🤖 AI Summary
This work addresses the challenge of effectively applying Group Relative Policy Optimization (GRPO) to open-world vision-language model (VLM) agents in multi-turn reinforcement learning, where GRPO’s reliance on complete trajectories leads to excessively long contexts and severe noise interference. To overcome these limitations, the authors propose GROW, a novel framework that successfully adapts GRPO to open-world VLM agents for the first time by decomposing trajectories into state-action samples and computing advantage estimates across these samples. This approach preserves GRPO’s core optimization signal while circumventing constraints imposed by trajectory length and noise. Evaluated on over 800 Minecraft tasks, GROW achieves state-of-the-art performance, demonstrating its effectiveness and scalability in complex, open-ended environments.
📝 Abstract
Recently, vision-language model (VLM) agents have shown promising progress in open-world tasks, where successful task completion often requires multiple turns of visual perception and action execution. However, existing methods still rely primarily on Supervised Fine-Tuning (SFT) with expert demonstrations, while the advanced reinforcement learning (RL) algorithm, specifically Group Relative Policy Optimization (GRPO), has not been effectively employed for multi-turn RL in these tasks because standard GRPO requires full trajectories as training samples which leads to excessively long context and noise.

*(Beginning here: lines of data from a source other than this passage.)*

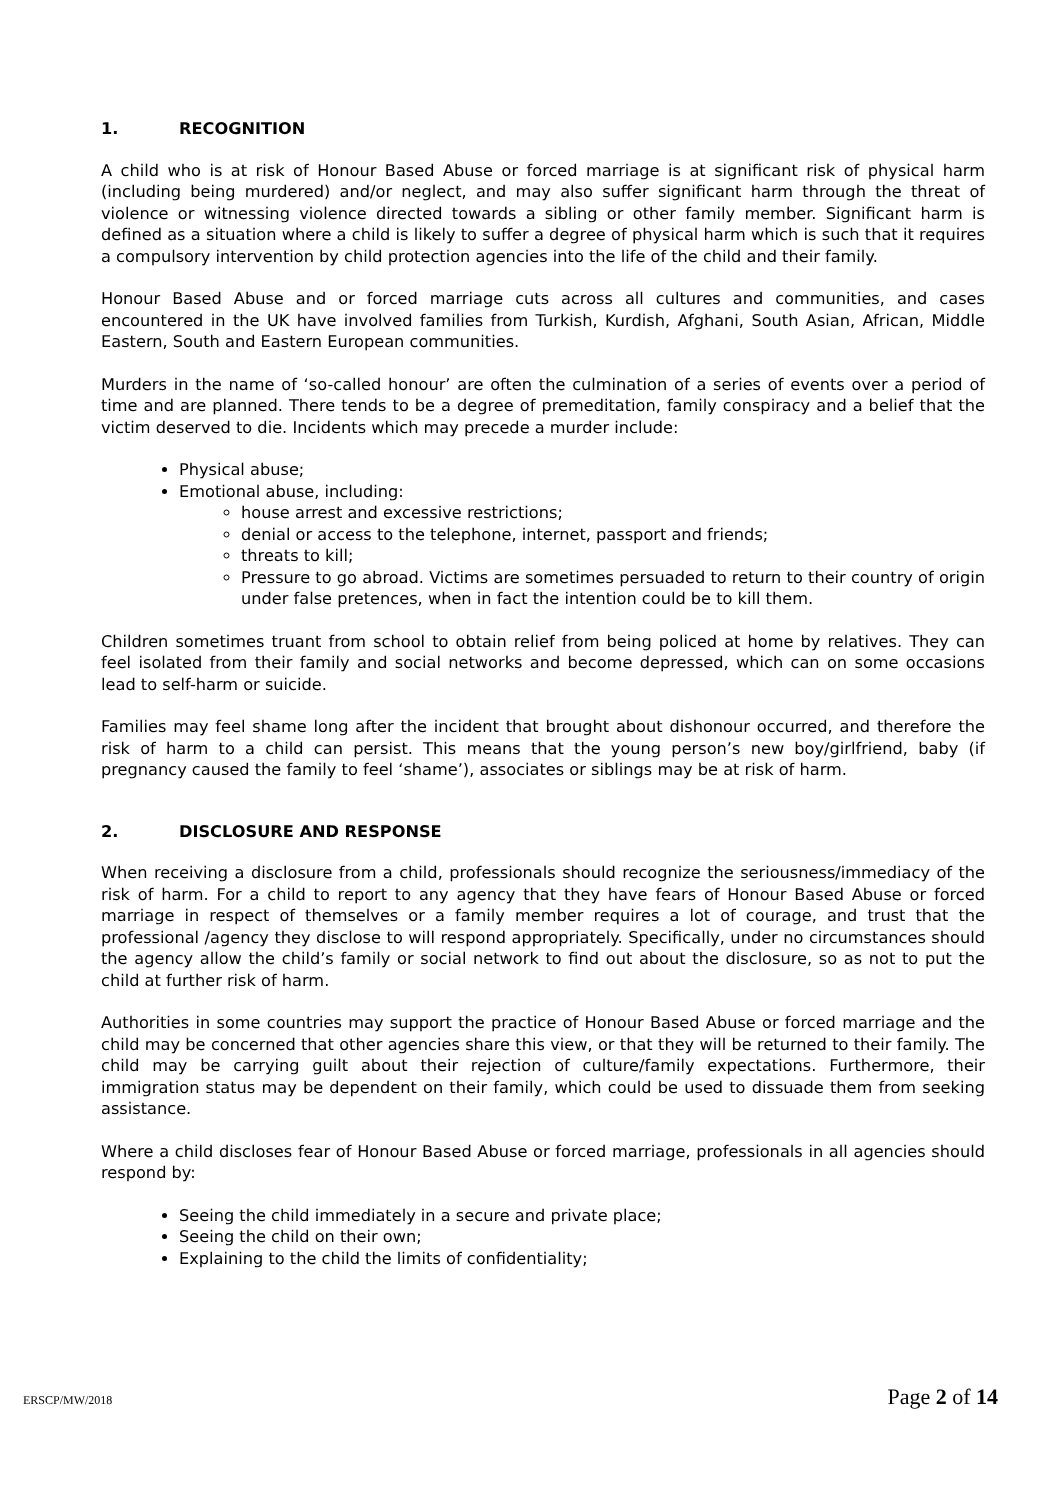1. RECOGNITION
A child who is at risk of Honour Based Abuse or forced marriage is at significant risk of physical harm (including being murdered) and/or neglect, and may also suffer significant harm through the threat of violence or witnessing violence directed towards a sibling or other family member. Significant harm is defined as a situation where a child is likely to suffer a degree of physical harm which is such that it requires a compulsory intervention by child protection agencies into the life of the child and their family.
Honour Based Abuse and or forced marriage cuts across all cultures and communities, and cases encountered in the UK have involved families from Turkish, Kurdish, Afghani, South Asian, African, Middle Eastern, South and Eastern European communities.
Murders in the name of ‘so-called honour’ are often the culmination of a series of events over a period of time and are planned. There tends to be a degree of premeditation, family conspiracy and a belief that the victim deserved to die. Incidents which may precede a murder include:
Physical abuse;
Emotional abuse, including:
house arrest and excessive restrictions;
denial or access to the telephone, internet, passport and friends;
threats to kill;
Pressure to go abroad. Victims are sometimes persuaded to return to their country of origin under false pretences, when in fact the intention could be to kill them.
Children sometimes truant from school to obtain relief from being policed at home by relatives. They can feel isolated from their family and social networks and become depressed, which can on some occasions lead to self-harm or suicide.
Families may feel shame long after the incident that brought about dishonour occurred, and therefore the risk of harm to a child can persist. This means that the young person’s new boy/girlfriend, baby (if pregnancy caused the family to feel ‘shame’), associates or siblings may be at risk of harm.
2. DISCLOSURE AND RESPONSE
When receiving a disclosure from a child, professionals should recognize the seriousness/immediacy of the risk of harm. For a child to report to any agency that they have fears of Honour Based Abuse or forced marriage in respect of themselves or a family member requires a lot of courage, and trust that the professional /agency they disclose to will respond appropriately. Specifically, under no circumstances should the agency allow the child’s family or social network to find out about the disclosure, so as not to put the child at further risk of harm.
Authorities in some countries may support the practice of Honour Based Abuse or forced marriage and the child may be concerned that other agencies share this view, or that they will be returned to their family. The child may be carrying guilt about their rejection of culture/family expectations. Furthermore, their immigration status may be dependent on their family, which could be used to dissuade them from seeking assistance.
Where a child discloses fear of Honour Based Abuse or forced marriage, professionals in all agencies should respond by:
Seeing the child immediately in a secure and private place;
Seeing the child on their own;
Explaining to the child the limits of confidentiality;
ERSCP/MW/2018 Page 2 of 14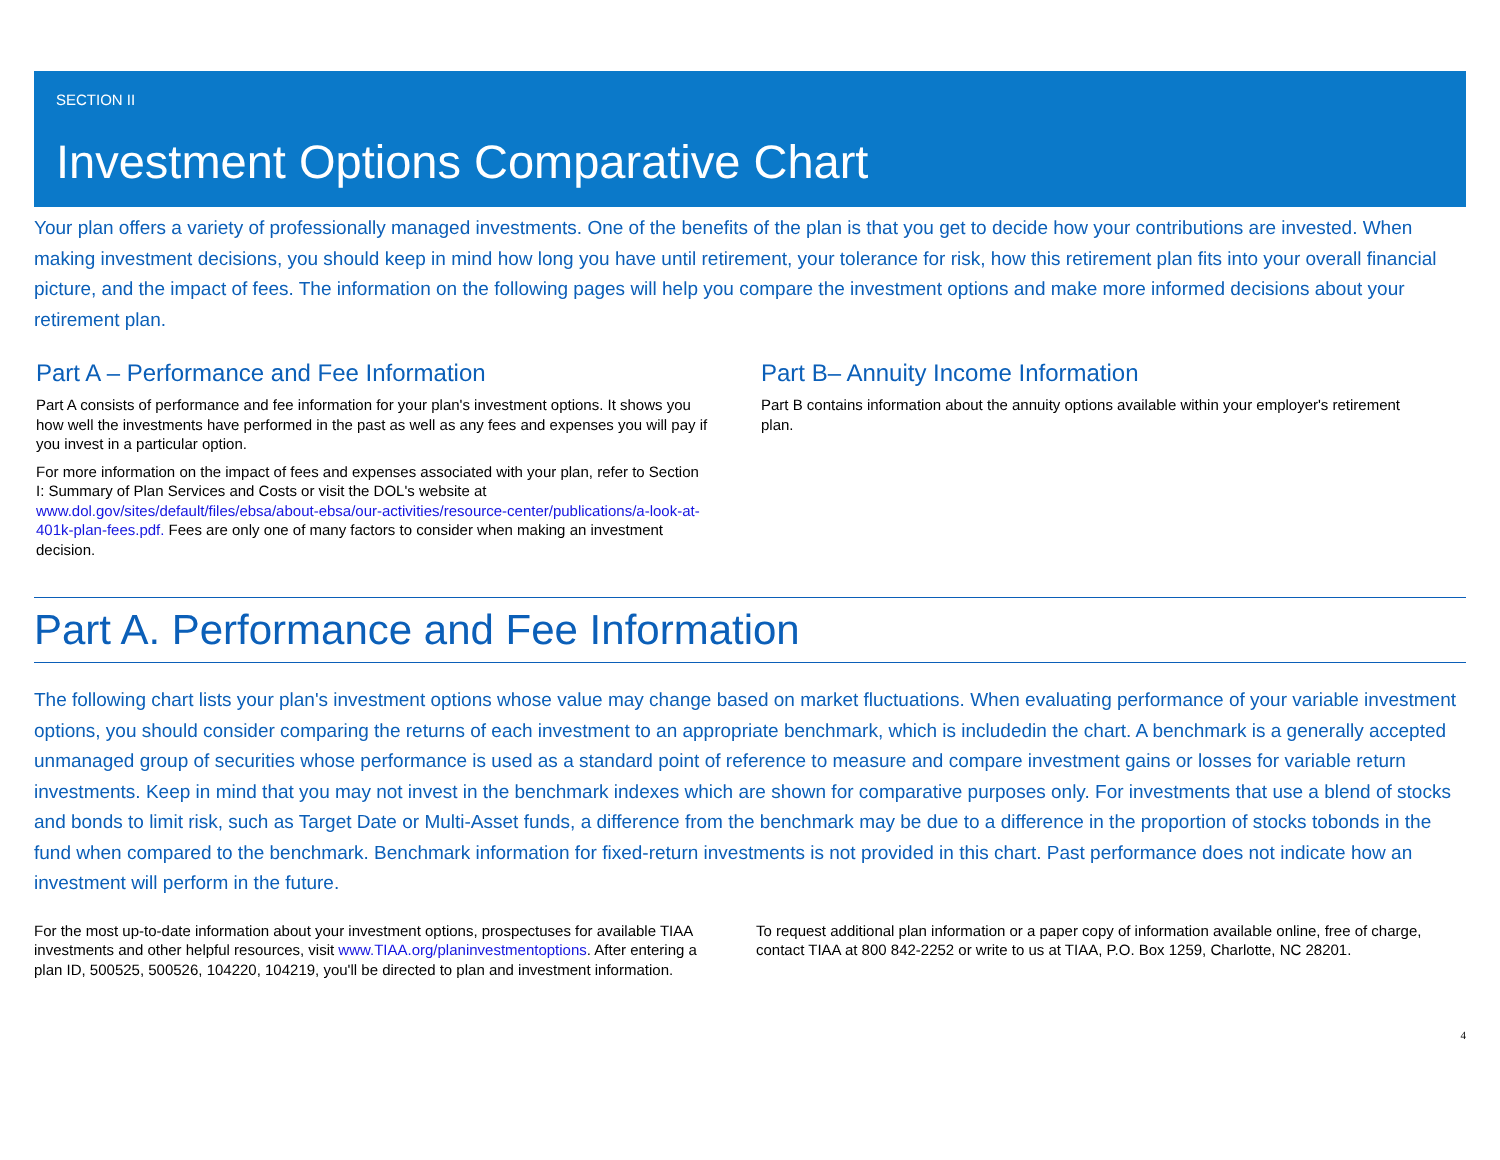SECTION II
Investment Options Comparative Chart
Your plan offers a variety of professionally managed investments. One of the benefits of the plan is that you get to decide how your contributions are invested. When making investment decisions, you should keep in mind how long you have until retirement, your tolerance for risk, how this retirement plan fits into your overall financial picture, and the impact of fees. The information on the following pages will help you compare the investment options and make more informed decisions about your retirement plan.
Part A – Performance and Fee Information
Part A consists of performance and fee information for your plan's investment options. It shows you how well the investments have performed in the past as well as any fees and expenses you will pay if you invest in a particular option.
For more information on the impact of fees and expenses associated with your plan, refer to Section I: Summary of Plan Services and Costs or visit the DOL's website at www.dol.gov/sites/default/files/ebsa/about-ebsa/our-activities/resource-center/publications/a-look-at-401k-plan-fees.pdf. Fees are only one of many factors to consider when making an investment decision.
Part B– Annuity Income Information
Part B contains information about the annuity options available within your employer's retirement plan.
Part A. Performance and Fee Information
The following chart lists your plan's investment options whose value may change based on market fluctuations. When evaluating performance of your variable investment options, you should consider comparing the returns of each investment to an appropriate benchmark, which is includedin the chart. A benchmark is a generally accepted unmanaged group of securities whose performance is used as a standard point of reference to measure and compare investment gains or losses for variable return investments. Keep in mind that you may not invest in the benchmark indexes which are shown for comparative purposes only. For investments that use a blend of stocks and bonds to limit risk, such as Target Date or Multi-Asset funds, a difference from the benchmark may be due to a difference in the proportion of stocks tobonds in the fund when compared to the benchmark. Benchmark information for fixed-return investments is not provided in this chart. Past performance does not indicate how an investment will perform in the future.
For the most up-to-date information about your investment options, prospectuses for available TIAA investments and other helpful resources, visit www.TIAA.org/planinvestmentoptions. After entering a plan ID, 500525, 500526, 104220, 104219, you'll be directed to plan and investment information.
To request additional plan information or a paper copy of information available online, free of charge, contact TIAA at 800 842-2252 or write to us at TIAA, P.O. Box 1259, Charlotte, NC 28201.
4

To address this issue, we propose GROW, a RL framework for open-world VLM agents that decomposes collected trajectories into state-action samples, and computes advantages between these samples rather than treating a full trajectory as a single entity. We further provide a surrogate analysis indicating that, even though the grouped samples are conditioned on different local states rather than an identical prompt context, the objective can preserve the core relative policy optimization signal of GRPO under simplifying assumptions. Experiments on more than 800 Minecraft tasks show that our method achieves state-of-the-art (SOTA) performance, demonstrating the effectiveness of our proposed RL framework for open-world VLM agents.